Work required - Reproduce the data below character for character, skipping the pictures and keeping every line of text.

((

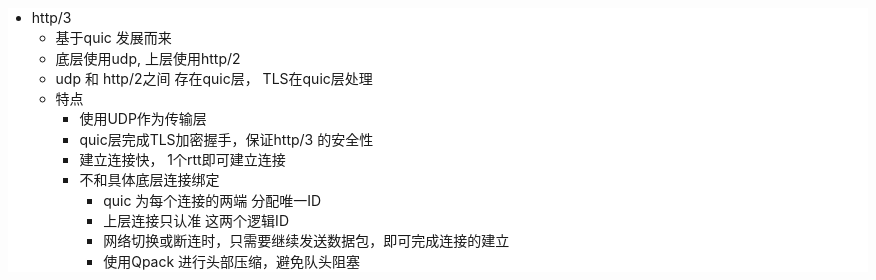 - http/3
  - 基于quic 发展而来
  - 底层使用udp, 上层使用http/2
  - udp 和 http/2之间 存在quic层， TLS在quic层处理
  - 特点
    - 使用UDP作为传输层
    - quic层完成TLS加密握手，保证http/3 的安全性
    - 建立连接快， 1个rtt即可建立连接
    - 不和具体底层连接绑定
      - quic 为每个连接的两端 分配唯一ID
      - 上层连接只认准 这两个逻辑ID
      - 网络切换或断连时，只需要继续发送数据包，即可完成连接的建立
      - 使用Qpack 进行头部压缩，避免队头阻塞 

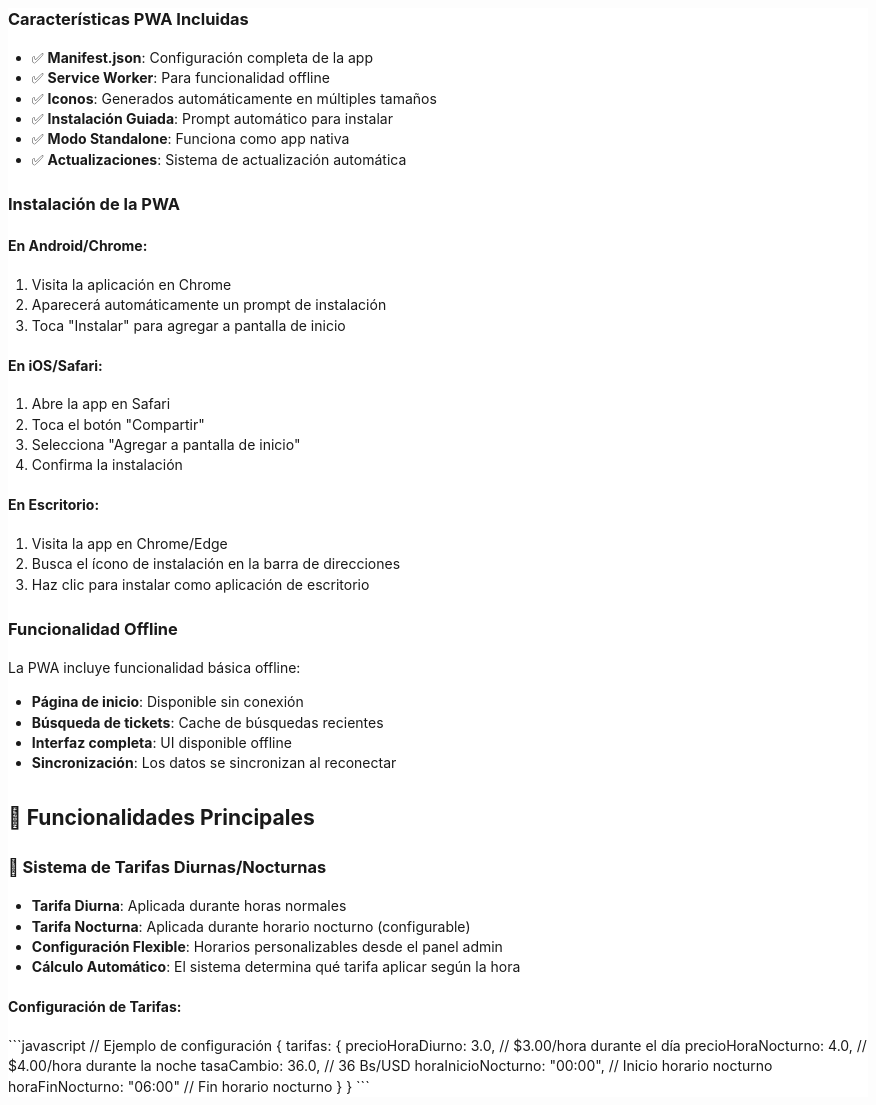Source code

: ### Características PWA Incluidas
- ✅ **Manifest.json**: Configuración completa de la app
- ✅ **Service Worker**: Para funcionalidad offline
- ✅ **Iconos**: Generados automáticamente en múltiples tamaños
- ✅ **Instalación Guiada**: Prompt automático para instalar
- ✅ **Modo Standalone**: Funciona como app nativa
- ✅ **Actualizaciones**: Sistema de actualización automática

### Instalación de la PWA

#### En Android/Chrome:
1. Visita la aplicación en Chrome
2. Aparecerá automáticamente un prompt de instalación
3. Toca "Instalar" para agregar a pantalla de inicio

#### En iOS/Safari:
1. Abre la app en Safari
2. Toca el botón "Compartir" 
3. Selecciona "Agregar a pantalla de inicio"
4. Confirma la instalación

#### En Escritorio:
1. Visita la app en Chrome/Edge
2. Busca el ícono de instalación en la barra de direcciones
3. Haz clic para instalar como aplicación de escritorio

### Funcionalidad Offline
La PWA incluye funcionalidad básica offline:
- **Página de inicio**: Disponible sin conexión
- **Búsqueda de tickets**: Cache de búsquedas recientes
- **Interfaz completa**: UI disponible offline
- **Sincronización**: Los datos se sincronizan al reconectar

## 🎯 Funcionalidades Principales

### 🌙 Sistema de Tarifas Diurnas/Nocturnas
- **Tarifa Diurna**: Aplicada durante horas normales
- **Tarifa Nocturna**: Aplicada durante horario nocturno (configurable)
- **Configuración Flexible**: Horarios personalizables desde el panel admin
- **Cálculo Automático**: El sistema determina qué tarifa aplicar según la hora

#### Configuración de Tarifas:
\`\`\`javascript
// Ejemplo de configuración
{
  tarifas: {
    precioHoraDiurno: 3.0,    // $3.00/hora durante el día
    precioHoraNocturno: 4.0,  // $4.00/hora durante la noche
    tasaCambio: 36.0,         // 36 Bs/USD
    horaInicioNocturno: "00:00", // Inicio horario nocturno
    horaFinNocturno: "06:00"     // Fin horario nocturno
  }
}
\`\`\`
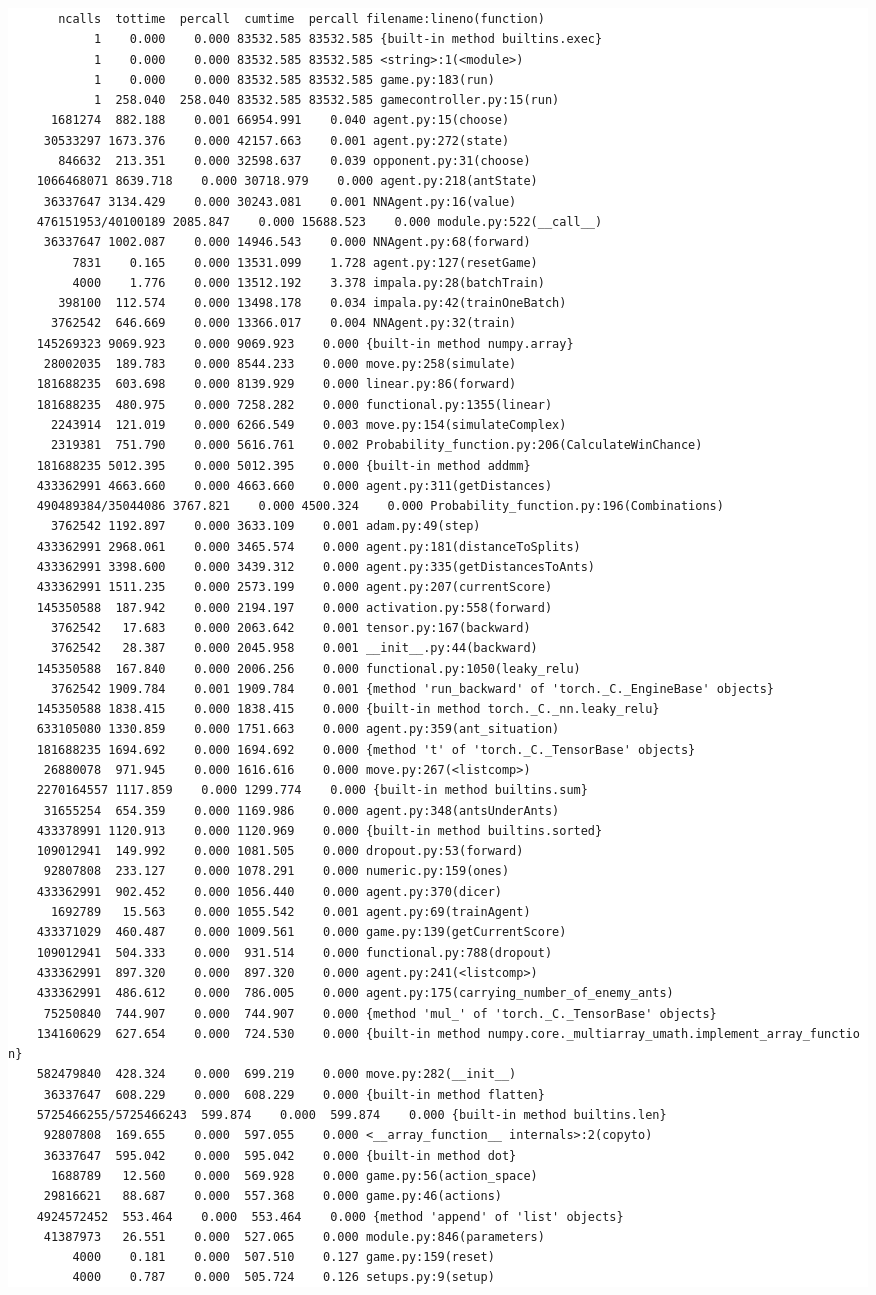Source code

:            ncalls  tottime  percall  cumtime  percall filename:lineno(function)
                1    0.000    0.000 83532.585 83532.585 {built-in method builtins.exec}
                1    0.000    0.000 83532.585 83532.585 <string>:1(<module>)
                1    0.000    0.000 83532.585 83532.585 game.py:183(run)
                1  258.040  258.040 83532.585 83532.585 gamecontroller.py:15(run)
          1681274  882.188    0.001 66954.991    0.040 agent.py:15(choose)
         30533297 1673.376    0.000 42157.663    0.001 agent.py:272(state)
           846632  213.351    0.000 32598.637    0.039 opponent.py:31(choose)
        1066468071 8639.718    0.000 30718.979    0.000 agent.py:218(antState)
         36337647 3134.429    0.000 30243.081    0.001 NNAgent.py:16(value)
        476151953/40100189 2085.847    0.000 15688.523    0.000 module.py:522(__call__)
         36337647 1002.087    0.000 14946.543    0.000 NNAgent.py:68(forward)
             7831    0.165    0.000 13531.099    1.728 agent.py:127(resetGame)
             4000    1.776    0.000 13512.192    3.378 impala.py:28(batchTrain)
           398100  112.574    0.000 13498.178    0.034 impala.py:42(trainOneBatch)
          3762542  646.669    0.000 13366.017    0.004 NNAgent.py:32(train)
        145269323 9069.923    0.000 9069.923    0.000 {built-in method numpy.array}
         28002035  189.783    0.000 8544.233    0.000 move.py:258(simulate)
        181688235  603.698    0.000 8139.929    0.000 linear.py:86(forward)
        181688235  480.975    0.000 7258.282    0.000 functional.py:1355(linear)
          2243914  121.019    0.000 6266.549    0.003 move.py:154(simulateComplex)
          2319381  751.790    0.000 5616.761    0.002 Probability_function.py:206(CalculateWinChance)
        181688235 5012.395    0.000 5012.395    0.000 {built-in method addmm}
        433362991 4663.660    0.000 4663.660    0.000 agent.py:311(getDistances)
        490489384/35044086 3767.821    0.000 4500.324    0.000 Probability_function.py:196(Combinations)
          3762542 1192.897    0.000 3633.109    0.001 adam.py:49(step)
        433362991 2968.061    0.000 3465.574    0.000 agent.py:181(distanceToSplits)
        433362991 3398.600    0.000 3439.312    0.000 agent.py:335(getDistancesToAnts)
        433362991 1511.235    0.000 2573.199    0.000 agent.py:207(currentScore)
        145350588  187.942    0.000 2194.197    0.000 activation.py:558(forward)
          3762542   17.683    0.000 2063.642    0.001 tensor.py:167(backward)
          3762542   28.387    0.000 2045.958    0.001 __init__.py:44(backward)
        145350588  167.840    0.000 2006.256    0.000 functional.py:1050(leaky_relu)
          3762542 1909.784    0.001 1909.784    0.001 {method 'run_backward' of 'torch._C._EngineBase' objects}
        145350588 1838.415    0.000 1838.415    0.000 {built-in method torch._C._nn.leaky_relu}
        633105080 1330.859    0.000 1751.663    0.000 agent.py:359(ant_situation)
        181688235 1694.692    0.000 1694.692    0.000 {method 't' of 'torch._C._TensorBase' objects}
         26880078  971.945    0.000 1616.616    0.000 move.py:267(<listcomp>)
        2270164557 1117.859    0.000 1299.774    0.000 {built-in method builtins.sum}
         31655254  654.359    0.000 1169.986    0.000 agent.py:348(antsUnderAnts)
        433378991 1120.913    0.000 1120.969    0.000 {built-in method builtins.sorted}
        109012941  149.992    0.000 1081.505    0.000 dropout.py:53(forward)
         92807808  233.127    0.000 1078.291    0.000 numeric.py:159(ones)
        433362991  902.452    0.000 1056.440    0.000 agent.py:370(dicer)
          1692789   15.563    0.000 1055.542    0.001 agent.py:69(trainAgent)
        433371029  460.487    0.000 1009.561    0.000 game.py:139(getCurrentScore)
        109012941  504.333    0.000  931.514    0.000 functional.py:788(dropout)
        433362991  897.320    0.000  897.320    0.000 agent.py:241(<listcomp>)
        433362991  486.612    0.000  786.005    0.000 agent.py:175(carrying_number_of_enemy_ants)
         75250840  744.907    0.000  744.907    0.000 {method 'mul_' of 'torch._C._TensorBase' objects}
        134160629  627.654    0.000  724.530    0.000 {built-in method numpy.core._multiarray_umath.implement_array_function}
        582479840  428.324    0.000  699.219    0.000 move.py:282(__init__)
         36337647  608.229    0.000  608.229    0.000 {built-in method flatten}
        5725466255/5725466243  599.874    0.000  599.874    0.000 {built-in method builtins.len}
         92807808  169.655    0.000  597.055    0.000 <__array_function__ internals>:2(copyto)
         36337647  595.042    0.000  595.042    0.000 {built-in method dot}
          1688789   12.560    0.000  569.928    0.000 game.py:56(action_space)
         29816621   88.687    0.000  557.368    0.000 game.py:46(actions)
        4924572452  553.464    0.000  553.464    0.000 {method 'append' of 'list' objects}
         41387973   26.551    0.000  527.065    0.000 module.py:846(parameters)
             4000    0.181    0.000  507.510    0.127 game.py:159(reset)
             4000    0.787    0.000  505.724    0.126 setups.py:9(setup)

))

Answer section -
 - http/3
  - 基于quic 发展而来
  - 底层使用udp, 上层使用http/2
  - udp 和 http/2之间 存在quic层， TLS在quic层处理
  - 特点
    - 使用UDP作为传输层
    - quic层完成TLS加密握手，保证http/3 的安全性
    - 建立连接快， 1个rtt即可建立连接
    - 不和具体底层连接绑定
      - quic 为每个连接的两端 分配唯一ID
      - 上层连接只认准 这两个逻辑ID
      - 网络切换或断连时，只需要继续发送数据包，即可完成连接的建立
      - 使用Qpack 进行头部压缩，避免队头阻塞 

Source code

: ### Características PWA Incluidas
- ✅ **Manifest.json**: Configuración completa de la app
- ✅ **Service Worker**: Para funcionalidad offline
- ✅ **Iconos**: Generados automáticamente en múltiples tamaños
- ✅ **Instalación Guiada**: Prompt automático para instalar
- ✅ **Modo Standalone**: Funciona como app nativa
- ✅ **Actualizaciones**: Sistema de actualización automática

### Instalación de la PWA

#### En Android/Chrome:
1. Visita la aplicación en Chrome
2. Aparecerá automáticamente un prompt de instalación
3. Toca "Instalar" para agregar a pantalla de inicio

#### En iOS/Safari:
1. Abre la app en Safari
2. Toca el botón "Compartir" 
3. Selecciona "Agregar a pantalla de inicio"
4. Confirma la instalación

#### En Escritorio:
1. Visita la app en Chrome/Edge
2. Busca el ícono de instalación en la barra de direcciones
3. Haz clic para instalar como aplicación de escritorio

### Funcionalidad Offline
La PWA incluye funcionalidad básica offline:
- **Página de inicio**: Disponible sin conexión
- **Búsqueda de tickets**: Cache de búsquedas recientes
- **Interfaz completa**: UI disponible offline
- **Sincronización**: Los datos se sincronizan al reconectar

## 🎯 Funcionalidades Principales

### 🌙 Sistema de Tarifas Diurnas/Nocturnas
- **Tarifa Diurna**: Aplicada durante horas normales
- **Tarifa Nocturna**: Aplicada durante horario nocturno (configurable)
- **Configuración Flexible**: Horarios personalizables desde el panel admin
- **Cálculo Automático**: El sistema determina qué tarifa aplicar según la hora

#### Configuración de Tarifas:
\`\`\`javascript
// Ejemplo de configuración
{
  tarifas: {
    precioHoraDiurno: 3.0,    // $3.00/hora durante el día
    precioHoraNocturno: 4.0,  // $4.00/hora durante la noche
    tasaCambio: 36.0,         // 36 Bs/USD
    horaInicioNocturno: "00:00", // Inicio horario nocturno
    horaFinNocturno: "06:00"     // Fin horario nocturno
  }
}
\`\`\`
Source code

:            ncalls  tottime  percall  cumtime  percall filename:lineno(function)
                1    0.000    0.000 83532.585 83532.585 {built-in method builtins.exec}
                1    0.000    0.000 83532.585 83532.585 <string>:1(<module>)
                1    0.000    0.000 83532.585 83532.585 game.py:183(run)
                1  258.040  258.040 83532.585 83532.585 gamecontroller.py:15(run)
          1681274  882.188    0.001 66954.991    0.040 agent.py:15(choose)
         30533297 1673.376    0.000 42157.663    0.001 agent.py:272(state)
           846632  213.351    0.000 32598.637    0.039 opponent.py:31(choose)
        1066468071 8639.718    0.000 30718.979    0.000 agent.py:218(antState)
         36337647 3134.429    0.000 30243.081    0.001 NNAgent.py:16(value)
        476151953/40100189 2085.847    0.000 15688.523    0.000 module.py:522(__call__)
         36337647 1002.087    0.000 14946.543    0.000 NNAgent.py:68(forward)
             7831    0.165    0.000 13531.099    1.728 agent.py:127(resetGame)
             4000    1.776    0.000 13512.192    3.378 impala.py:28(batchTrain)
           398100  112.574    0.000 13498.178    0.034 impala.py:42(trainOneBatch)
          3762542  646.669    0.000 13366.017    0.004 NNAgent.py:32(train)
        145269323 9069.923    0.000 9069.923    0.000 {built-in method numpy.array}
         28002035  189.783    0.000 8544.233    0.000 move.py:258(simulate)
        181688235  603.698    0.000 8139.929    0.000 linear.py:86(forward)
        181688235  480.975    0.000 7258.282    0.000 functional.py:1355(linear)
          2243914  121.019    0.000 6266.549    0.003 move.py:154(simulateComplex)
          2319381  751.790    0.000 5616.761    0.002 Probability_function.py:206(CalculateWinChance)
        181688235 5012.395    0.000 5012.395    0.000 {built-in method addmm}
        433362991 4663.660    0.000 4663.660    0.000 agent.py:311(getDistances)
        490489384/35044086 3767.821    0.000 4500.324    0.000 Probability_function.py:196(Combinations)
          3762542 1192.897    0.000 3633.109    0.001 adam.py:49(step)
        433362991 2968.061    0.000 3465.574    0.000 agent.py:181(distanceToSplits)
        433362991 3398.600    0.000 3439.312    0.000 agent.py:335(getDistancesToAnts)
        433362991 1511.235    0.000 2573.199    0.000 agent.py:207(currentScore)
        145350588  187.942    0.000 2194.197    0.000 activation.py:558(forward)
          3762542   17.683    0.000 2063.642    0.001 tensor.py:167(backward)
          3762542   28.387    0.000 2045.958    0.001 __init__.py:44(backward)
        145350588  167.840    0.000 2006.256    0.000 functional.py:1050(leaky_relu)
          3762542 1909.784    0.001 1909.784    0.001 {method 'run_backward' of 'torch._C._EngineBase' objects}
        145350588 1838.415    0.000 1838.415    0.000 {built-in method torch._C._nn.leaky_relu}
        633105080 1330.859    0.000 1751.663    0.000 agent.py:359(ant_situation)
        181688235 1694.692    0.000 1694.692    0.000 {method 't' of 'torch._C._TensorBase' objects}
         26880078  971.945    0.000 1616.616    0.000 move.py:267(<listcomp>)
        2270164557 1117.859    0.000 1299.774    0.000 {built-in method builtins.sum}
         31655254  654.359    0.000 1169.986    0.000 agent.py:348(antsUnderAnts)
        433378991 1120.913    0.000 1120.969    0.000 {built-in method builtins.sorted}
        109012941  149.992    0.000 1081.505    0.000 dropout.py:53(forward)
         92807808  233.127    0.000 1078.291    0.000 numeric.py:159(ones)
        433362991  902.452    0.000 1056.440    0.000 agent.py:370(dicer)
          1692789   15.563    0.000 1055.542    0.001 agent.py:69(trainAgent)
        433371029  460.487    0.000 1009.561    0.000 game.py:139(getCurrentScore)
        109012941  504.333    0.000  931.514    0.000 functional.py:788(dropout)
        433362991  897.320    0.000  897.320    0.000 agent.py:241(<listcomp>)
        433362991  486.612    0.000  786.005    0.000 agent.py:175(carrying_number_of_enemy_ants)
         75250840  744.907    0.000  744.907    0.000 {method 'mul_' of 'torch._C._TensorBase' objects}
        134160629  627.654    0.000  724.530    0.000 {built-in method numpy.core._multiarray_umath.implement_array_function}
        582479840  428.324    0.000  699.219    0.000 move.py:282(__init__)
         36337647  608.229    0.000  608.229    0.000 {built-in method flatten}
        5725466255/5725466243  599.874    0.000  599.874    0.000 {built-in method builtins.len}
         92807808  169.655    0.000  597.055    0.000 <__array_function__ internals>:2(copyto)
         36337647  595.042    0.000  595.042    0.000 {built-in method dot}
          1688789   12.560    0.000  569.928    0.000 game.py:56(action_space)
         29816621   88.687    0.000  557.368    0.000 game.py:46(actions)
        4924572452  553.464    0.000  553.464    0.000 {method 'append' of 'list' objects}
         41387973   26.551    0.000  527.065    0.000 module.py:846(parameters)
             4000    0.181    0.000  507.510    0.127 game.py:159(reset)
             4000    0.787    0.000  505.724    0.126 setups.py:9(setup)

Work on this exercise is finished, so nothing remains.